An anonymous reader writes Wired recounts the story of Hal Finney, one of the very first adopters of Bitcoin. Finney died earlier this year after a long fight with Lou Gehrig's disease. But for months before his death, he was a victim of constant harassment from somebody trying to extort his Bitcoins. He and his family faced a variety of threats, and had a SWAT team called on their residence. And it turns out Finney is not alone — other early adopters are being targeted with similar threats. "That's when someone using the names Nitrous and Savaged hacked into [early adopter Roger Ver's] email accounts and demanded that he cough up 37 bitcoins—about $20,000 at the time—in order to prevent his private information from being published online.

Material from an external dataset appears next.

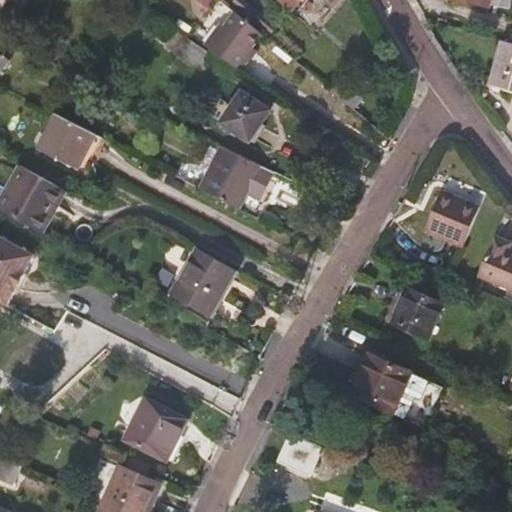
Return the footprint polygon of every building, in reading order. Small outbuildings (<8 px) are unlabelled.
[(0,0),(0,6),(3,8),(8,0),(0,0)] [(269,39),(279,27),(245,0),(235,0),(230,7),(235,11),(261,33),(269,39)] [(280,0),(292,9),(299,0),(280,0)] [(449,0),(491,9),(492,0),(449,0)] [(250,48),(261,33),(235,11),(222,29),(219,27),(204,46),(226,61),(239,70),(253,51),(250,48)] [(209,52),(177,31),(165,47),(198,68),(209,52)] [(509,42),(503,40),(491,83),(511,88),(511,42),(510,42),(509,42)] [(0,70),(9,60),(0,54),(0,70)] [(362,99),(347,86),(340,95),(355,108),(362,99)] [(269,112),(243,94),(222,123),(249,141),(269,112)] [(95,136),(54,115),(38,148),(78,170),(95,136)] [(226,203),(235,208),(258,164),(221,146),(198,189),(226,203)] [(0,210),(31,229),(41,234),(66,191),(20,166),(0,199),(0,210)] [(487,209),(447,192),(431,230),(471,247),(487,209)] [(3,239),(0,244),(0,302),(15,311),(42,260),(3,239)] [(511,244),(500,239),(484,278),(511,290),(511,244)] [(211,316),(236,273),(196,251),(172,293),(211,316)] [(444,305),(407,289),(392,322),(420,335),(429,339),(444,305)] [(369,354),(349,395),(422,428),(440,388),(413,375),(413,374),(369,354)] [(187,421),(146,399),(125,440),(166,461),(187,421)] [(310,478),(317,463),(324,448),(291,433),(277,461),(310,478)] [(324,448),(317,463),(344,475),(351,460),(324,448)] [(14,462),(0,456),(0,480),(6,483),(14,462)] [(99,511),(142,511),(148,498),(154,501),(161,486),(119,468),(99,511)] [(149,511),(154,501),(148,498),(142,511),(149,511)]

Ver refused, and the hacker apparently backed off after Ver put a 37 bitcoin bounty on his head. Ver, who was himself sentenced to 10 months in federal prison for illegally shipping explosive across state lines, believes that Savaged is not only the same person who swatted Hal Finney, but also the person who gained access to Satoshi Nakamoto's email account earlier this year."

8 of 106 comments (clear)

  1. Still can't believe by Kobun · · Score: 5, Insightful

    That swatting is a thing. How can it be that a single, anonymous phone call is all it takes to deploy a militarized police team to your front door? It blows my mind. That it keeps happening over and over ... ugh.

    1. Re:Still can't believe by Cigarra · · Score: 5, Insightful

      Because police departments have all this budget and military gear and they're itching to use it?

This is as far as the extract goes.